In this case, the FAA statement last night did not disclose that five pilots had already raised serious concerns about the 737 MAX 8 in the federal database where pilots can voluntarily report about aviation incidents without fear of repercussions.
Instead, the FAA statement said, “Other nations’ civil-aviation authorities had not provided data to us that would warrant action.” Yet Elwell didn’t have to look to foreign civil aviation authorities for such evidence. There was such evidence, right here at home, as reported in the Dallas Morning News.

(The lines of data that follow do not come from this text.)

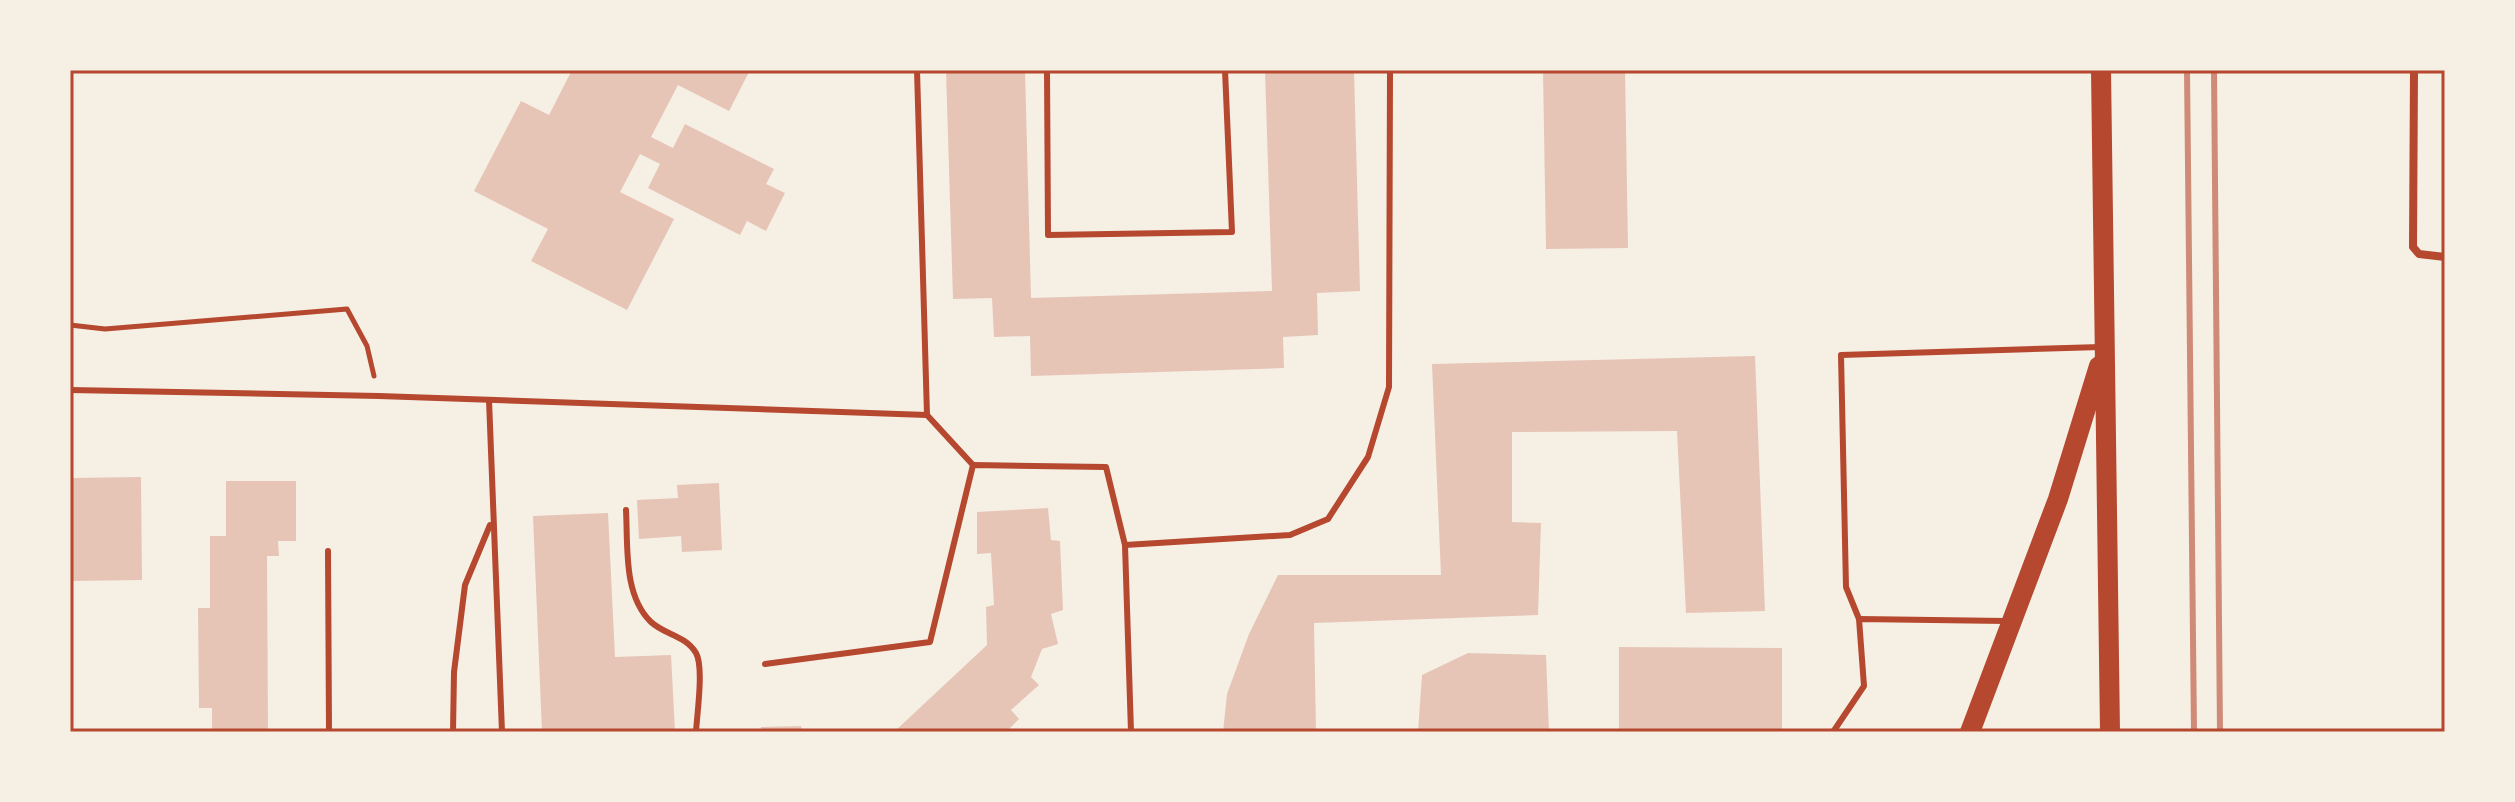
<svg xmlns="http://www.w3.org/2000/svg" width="2515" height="802" font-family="'Roboto Condensed',sans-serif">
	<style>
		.building { fill: #e6c5b7 }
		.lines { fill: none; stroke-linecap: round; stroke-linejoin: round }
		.path { stroke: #b5482f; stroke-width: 5 }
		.service { stroke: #b5482f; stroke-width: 6 }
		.minor { stroke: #b5482f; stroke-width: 8 }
		.primary { stroke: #b5482f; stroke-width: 20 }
		.rail { stroke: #cf8b77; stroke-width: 6 }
		.neatline { fill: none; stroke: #b5482f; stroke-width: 3 }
	</style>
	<rect width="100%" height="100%" fill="#f6efe4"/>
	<g class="building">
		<polygon points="572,70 750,70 729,111 678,85 651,137 673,148 685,124 774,169 766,184 785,193 766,231 747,221 740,235 648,188 660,164 640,154 620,192 674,219 627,310 531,261 548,229 474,191 521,101 549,115"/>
		<polygon points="946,70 1025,70 1031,298 1272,291 1265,70 1354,70 1360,291 1317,293 1318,335 1283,337 1284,368 1031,376 1030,336 994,337 992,298 953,299"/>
		<polygon points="1543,70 1625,70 1628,248 1546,249"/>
		<polygon points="1755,356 1765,611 1686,613 1677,431 1512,432 1512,522 1541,523 1538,615 1314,623 1316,732 1223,732 1227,694 1249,634 1278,575 1441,575 1432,364"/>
		<polygon points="141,477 142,580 70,581 70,478"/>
		<polygon points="226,481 296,481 296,541 278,541 279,556 267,556 268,732 212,732 212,708 199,708 198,608 210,608 210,536 226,536"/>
		<polygon points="719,483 722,550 682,552 681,536 639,539 637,500 678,498 677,485"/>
		<polygon points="1048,508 1051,540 1060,541 1063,610 1051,614 1058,644 1042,649 1031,677 1039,685 1011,710 1019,719 1006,732 894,732 987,645 986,607 994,605 991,553 977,554 977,512"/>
		<polygon points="608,513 615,657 671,655 675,732 542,732 533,516"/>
		<polygon points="1619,647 1782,648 1782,732 1619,732"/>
		<polygon points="1468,653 1546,655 1549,732 1418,732 1422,675"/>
		<polygon points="801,726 802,732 761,732 761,727"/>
	</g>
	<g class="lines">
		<polyline class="path" points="70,325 105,329 347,309 367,346 374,376"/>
		<g class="service">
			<polyline points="917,70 927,415 973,465"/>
			<polyline points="1047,70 1048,235 1232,232 1225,70"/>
			<polyline points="70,390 379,396 927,415"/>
			<polyline points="489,400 502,732"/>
			<path d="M626,510C628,546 623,595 651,622C665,635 685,635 696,653C704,667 697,714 696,732"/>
			<polyline points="1125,545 1290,535 1328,519 1368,457 1389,387 1390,70"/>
			<polyline points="328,551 329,732"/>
			<polyline points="1859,619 1846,587 1841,355 2101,347"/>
			<polyline points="765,664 930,642 973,465 1106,467 1125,545 1131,732"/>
			<polyline points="453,732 454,672 465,585 490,525"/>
			<polyline points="1833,732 1864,686 1859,619 2006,621"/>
		</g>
		<polyline class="minor" points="2414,70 2413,247 2419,254 2445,257"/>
		<g class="primary">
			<polyline points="2101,70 2110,732"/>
			<polyline points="1970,732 2058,499 2099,366"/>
		</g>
		<g class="rail">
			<polyline points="2187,70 2194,732"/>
			<polyline points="2214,70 2220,732"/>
		</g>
	</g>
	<rect width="2515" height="802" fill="none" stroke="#f6efe4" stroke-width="144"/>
	<rect x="72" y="72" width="2371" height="658" class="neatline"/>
</svg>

The FAA statement also did not disclose that Boeing had already issued an emergency airworthiness directive about the Boeing 737 Max 8 in response to the crash of Lion Air Flight 610 in Indonesia. The directive “was prompted by analysis performed by the manufacturer showing that if an erroneously high single angle of attack (AOA) sensor input is received by the flight control system, there is a potential for repeated nose-down trim commands of the horizontal stabilizer.”
Cockpit Voice Recorder (of the Boeing 737 Max-8 Lion Air after successfully rescued by Indonesian Navy (Photo by Aditya Irawan/NurPhoto via Getty Images) Getty
Nor did the FAA statement disclose that Boeing and the FAA had been working together for some months to deal with the possibility that the Indonesia crash was caused by a malfunction of its stabilization system. The Maneuvering Characteristics Augmentation System (MCAS) was included on the 737 Max 8 model as a mechanism to enhance safety. The idea was that the MCAS would automatically correct for a plane entering a stall pattern as a result of the nose pointing too far upward.